HeatWave Query Engine Internals — Joins, Aggregations, Hashing & Vectorization

   Mariusz Antonik    MySQL Heatwave    1 min read    3 views

Introduction

HeatWave is designed for analytics at massive scale. Its performance comes from a combination of vectorized SQL operations, parallel execution, and distributed joins.

Let’s explore the internals.


1. Vectorized Execution

HeatWave processes queries using CPU vectorization:

  • SIMD instructions (Single Instruction, Multiple Data)

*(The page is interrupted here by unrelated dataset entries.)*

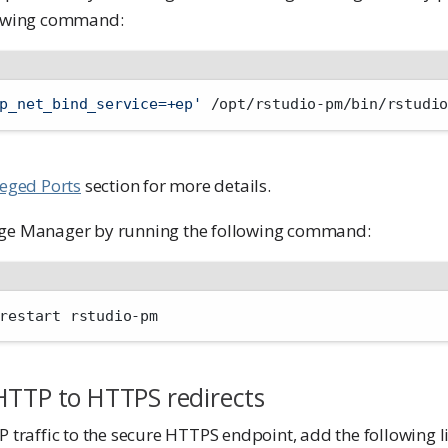
llowing command:
p_net_bind_service=+ep'
 /opt/rstudio-pm/bin/rstudi
leged Ports
section for more details.
age Manager by running the following command:
restart rstudio-pm
HTTP to HTTPS redirects
P traffic to the secure HTTPS endpoint, add the following l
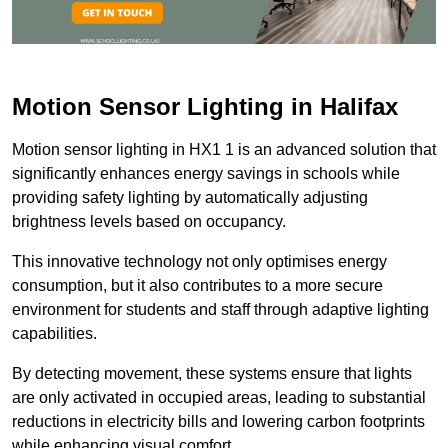
Motion Sensor Lighting in Halifax
Motion sensor lighting in HX1 1 is an advanced solution that
significantly enhances energy savings in schools while
providing safety lighting by automatically adjusting
brightness levels based on occupancy.
This innovative technology not only optimises energy
consumption, but it also contributes to a more secure
environment for students and staff through adaptive lighting
capabilities.
By detecting movement, these systems ensure that lights
are only activated in occupied areas, leading to substantial
reductions in electricity bills and lowering carbon footprints
while enhancing visual comfort.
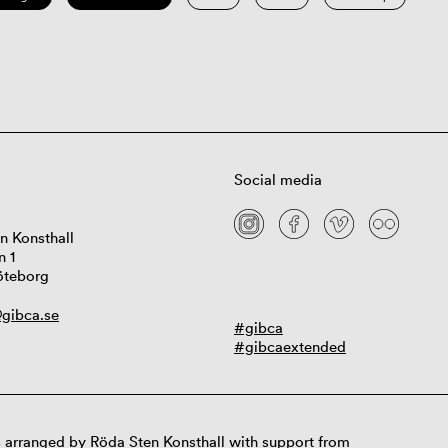
Social media
n Konsthall
n 1
öteborg
gibca.se
#gibca
#gibcaextended
 arranged by Röda Sten Konsthall with support from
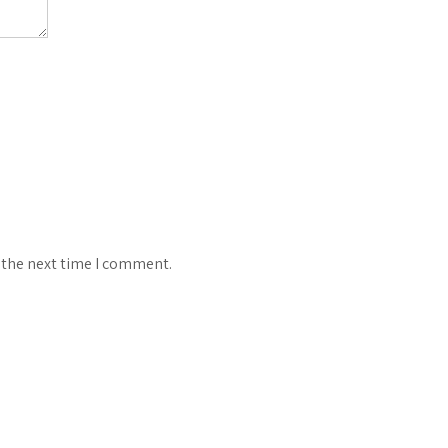
 the next time I comment.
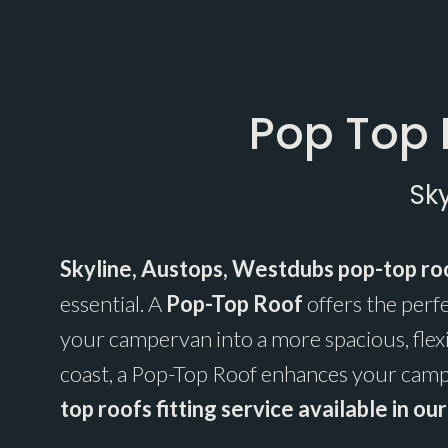
Pop Top 
Sk
Skyline, Austops, Westdubs pop-top roo
essential. A
Pop-Top Roof
offers the perf
your campervan into a more spacious, flex
coast, a Pop-Top Roof enhances your campe
top roofs fitting service available in o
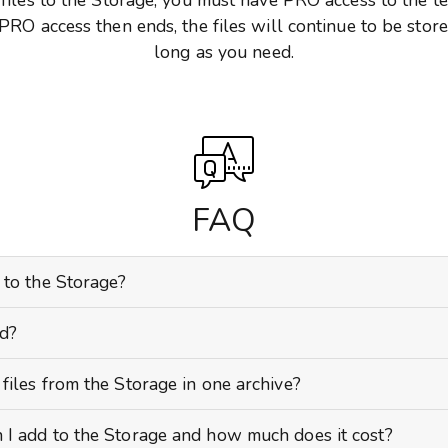
 PRO access then ends, the files will continue to be store
long as you need.
FAQ
 to the Storage?
ed?
files from the Storage in one archive?
 I add to the Storage and how much does it cost?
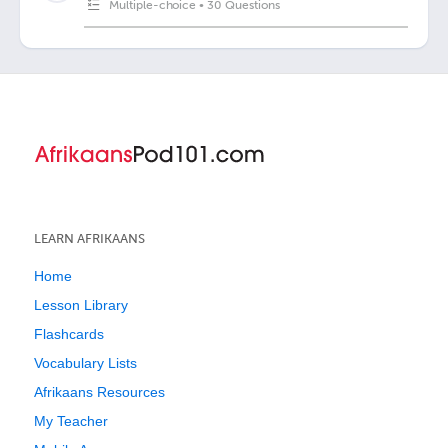
Multiple-choice
•
30 Questions
LEARN AFRIKAANS
Home
Lesson Library
Flashcards
Vocabulary Lists
Afrikaans Resources
My Teacher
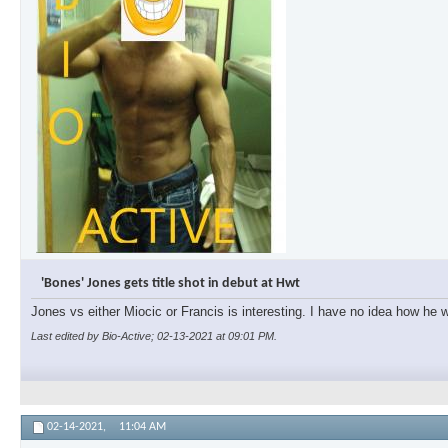
'Bones' Jones gets title shot in debut at Hwt
Jones vs either Miocic or Francis is interesting. I have no idea how he wi
Last edited by Bio-Active; 02-13-2021 at
09:01 PM
.
02-14-2021,
11:04 AM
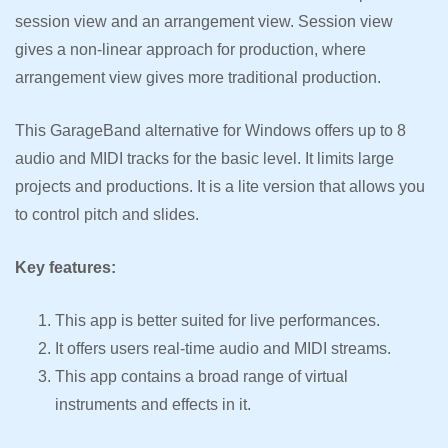
session view and an arrangement view. Session view
gives a non-linear approach for production, where
arrangement view gives more traditional production.
This GarageBand alternative for Windows offers up to 8
audio and MIDI tracks for the basic level. It limits large
projects and productions. It is a lite version that allows you
to control pitch and slides.
Key features:
This app is better suited for live performances.
It offers users real-time audio and MIDI streams.
This app contains a broad range of virtual
instruments and effects in it.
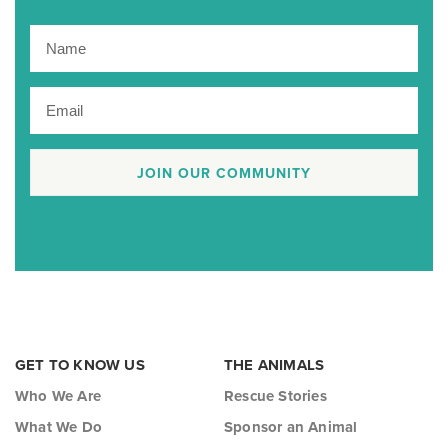
JOIN OUR COMMUNITY
GET TO KNOW US
THE ANIMALS
Who We Are
Rescue Stories
What We Do
Sponsor an Animal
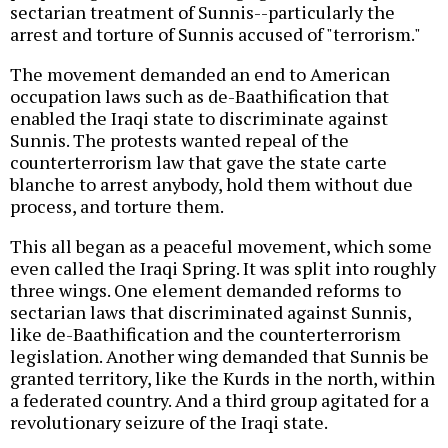
sectarian treatment of Sunnis--particularly the
arrest and torture of Sunnis accused of "terrorism."
The movement demanded an end to American
occupation laws such as de-Baathification that
enabled the Iraqi state to discriminate against
Sunnis. The protests wanted repeal of the
counterterrorism law that gave the state carte
blanche to arrest anybody, hold them without due
process, and torture them.
This all began as a peaceful movement, which some
even called the Iraqi Spring. It was split into roughly
three wings. One element demanded reforms to
sectarian laws that discriminated against Sunnis,
like de-Baathification and the counterterrorism
legislation. Another wing demanded that Sunnis be
granted territory, like the Kurds in the north, within
a federated country. And a third group agitated for a
revolutionary seizure of the Iraqi state.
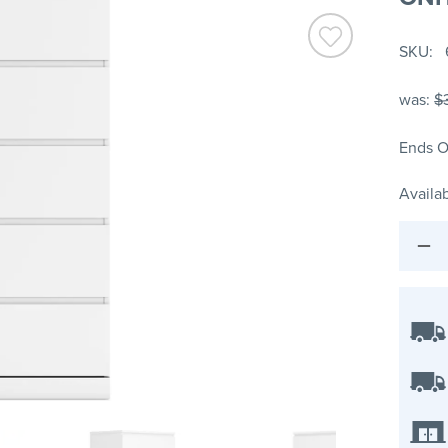
SKU
was:
$
Ends O
Availab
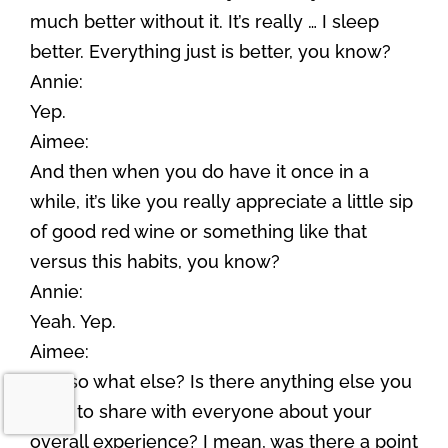
much better without it. It’s really … I sleep
better. Everything just is better, you know?
Annie:
Yep.
Aimee:
And then when you do have it once in a
while, it’s like you really appreciate a little sip
of good red wine or something like that
versus this habits, you know?
Annie:
Yeah. Yep.
Aimee:
And so what else? Is there anything else you
want to share with everyone about your
overall experience? I mean, was there a point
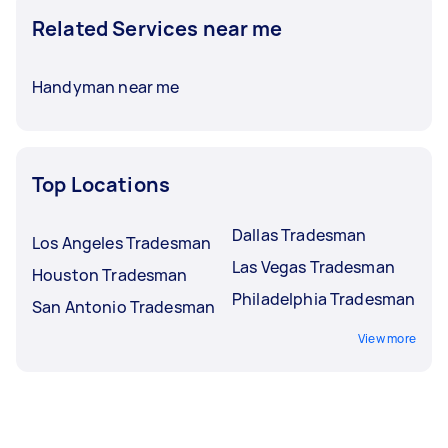
Related Services near me
Handyman near me
Top Locations
Dallas Tradesman
Los Angeles Tradesman
Las Vegas Tradesman
Houston Tradesman
Philadelphia Tradesman
San Antonio Tradesman
View more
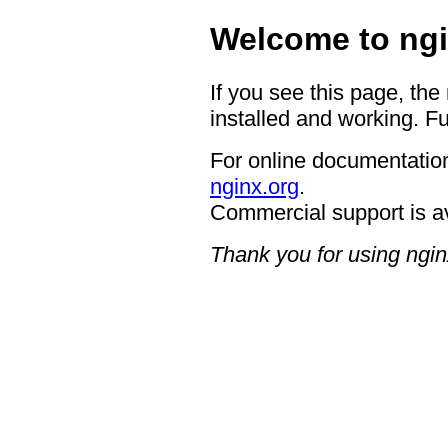
Welcome to ngi
If you see this page, the
installed and working. Fu
For online documentation
nginx.org
.
Commercial support is a
Thank you for using ngin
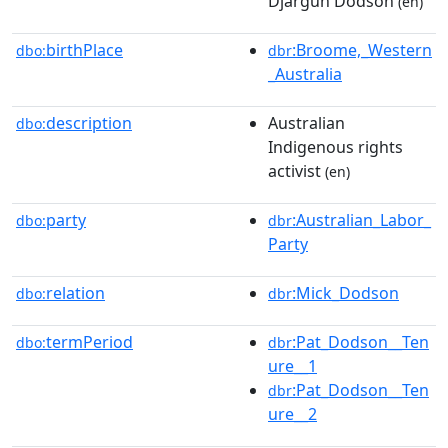
Djargun Dodson
(en)
birthPlace
:Broome,_Western
dbo:
dbr
_Australia
description
Australian
dbo:
Indigenous rights
activist
(en)
party
:Australian_Labor_
dbo:
dbr
Party
relation
:Mick_Dodson
dbo:
dbr
termPeriod
:Pat_Dodson__Ten
dbo:
dbr
ure__1
:Pat_Dodson__Ten
dbr
ure__2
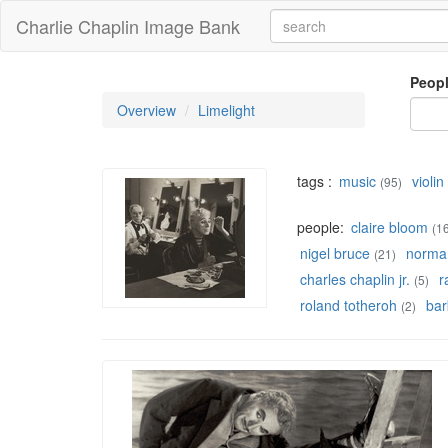
Charlie Chaplin Image Bank
Peop
Overview
Limelight
tags :
music
violin
(95)
people:
claire bloom
(1
nigel bruce
norman
(21)
charles chaplin jr.
r
(5)
roland totheroh
bar
(2)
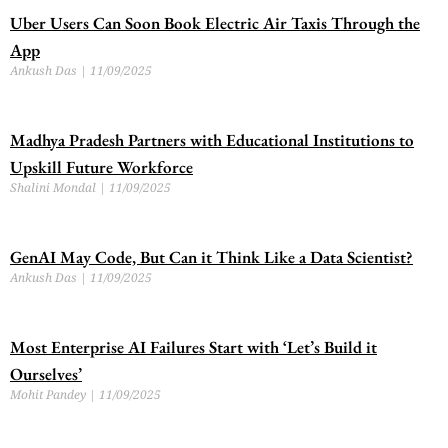
Uber Users Can Soon Book Electric Air Taxis Through the
App
Ankush Das
11/09/2025
Madhya Pradesh Partners with Educational Institutions to
Upskill Future Workforce
Shalini Mondal
11/09/2025
GenAI May Code, But Can it Think Like a Data Scientist?
Ankush Das
11/09/2025
Most Enterprise AI Failures Start with ‘Let’s Build it
Ourselves’
Mohit Pandey
11/09/2025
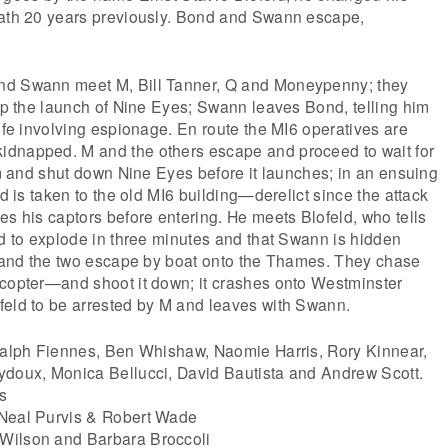
eath 20 years previously. Bond and Swann escape,
nd Swann meet M, Bill Tanner, Q and Moneypenny; they
top the launch of Nine Eyes; Swann leaves Bond, telling him
life involving espionage. En route the MI6 operatives are
dnapped. M and the others escape and proceed to wait for
him and shut down Nine Eyes before it launches; in an ensuing
nd is taken to the old MI6 building—derelict since the attack
es his captors before entering. He meets Blofeld, who tells
ed to explode in three minutes and that Swann is hidden
er and the two escape by boat onto the Thames. They chase
icopter—and shoot it down; it crashes onto Westminster
feld to be arrested by M and leaves with Swann.
 Ralph Fiennes, Ben Whishaw, Naomie Harris, Rory Kinnear,
ydoux, Monica Bellucci, David Bautista and Andrew Scott.
s
 Neal Purvis & Robert Wade
Wilson and Barbara Broccoli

  • Processes 8, 16, or 32 values per CPU cycle

  • Massive throughput gains


2. Distributed Hash Joins

HeatWave supports three join strategies:

1. Broadcast Join

Small table → broadcast to all nodes
Large table → partitioned

2. Partitioned Hash Join

Both tables partitioned by join key

3. Hybrid Join

Combination of both based on cost model

HeatWave’s join engine uses:

  • Hash tables in RAM

  • Compressed data blocks

  • SIMD hash probes


3. Aggregations Optimized

HeatWave performs:

  • Local aggregation on each worker

  • Global merge on coordinator

This reduces network traffic significantly.


4. Bloom Filters

Used to prune rows that won’t match join conditions.
Reduces data movement and CPU load.


5. Indexing

HeatWave does not use InnoDB secondary indexes.
It builds:

  • Vectorized sort-merge structures

  • Hash-based filtering structures

These are built in memory during query execution or load time.


Conclusion

HeatWave’s execution engine is highly optimized for analytics, offering near column-store performance inside MySQL without external ETL or BI pipelines.